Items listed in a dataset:
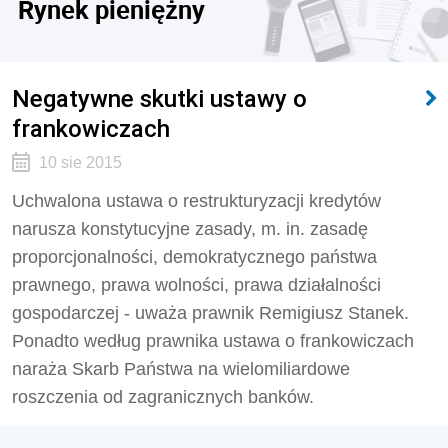
Rynek pieniężny
Negatywne skutki ustawy o
frankowiczach
10 sie 2015
Uchwalona ustawa o restrukturyzacji kredytów
narusza konstytucyjne zasady, m. in. zasadę
proporcjonalności, demokratycznego państwa
prawnego, prawa wolności, prawa działalności
gospodarczej - uważa prawnik Remigiusz Stanek.
Ponadto według prawnika ustawa o frankowiczach
naraża Skarb Państwa na wielomiliardowe
roszczenia od zagranicznych banków.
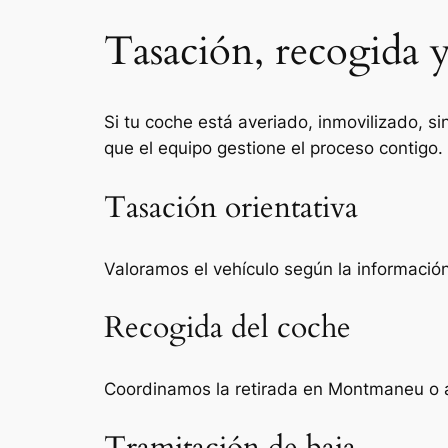
Tasación, recogida 
Si tu coche está averiado, inmovilizado, si
que el equipo gestione el proceso contigo.
Tasación orientativa
Valoramos el vehículo según la información 
Recogida del coche
Coordinamos la retirada en Montmaneu o a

_WRITTEN TASK_:
Find the word "Tasación" in the data and show each line that holds it.

_SOLUTION FOR THIS TASK_:
Tasación, recogida 
Tasación orientativa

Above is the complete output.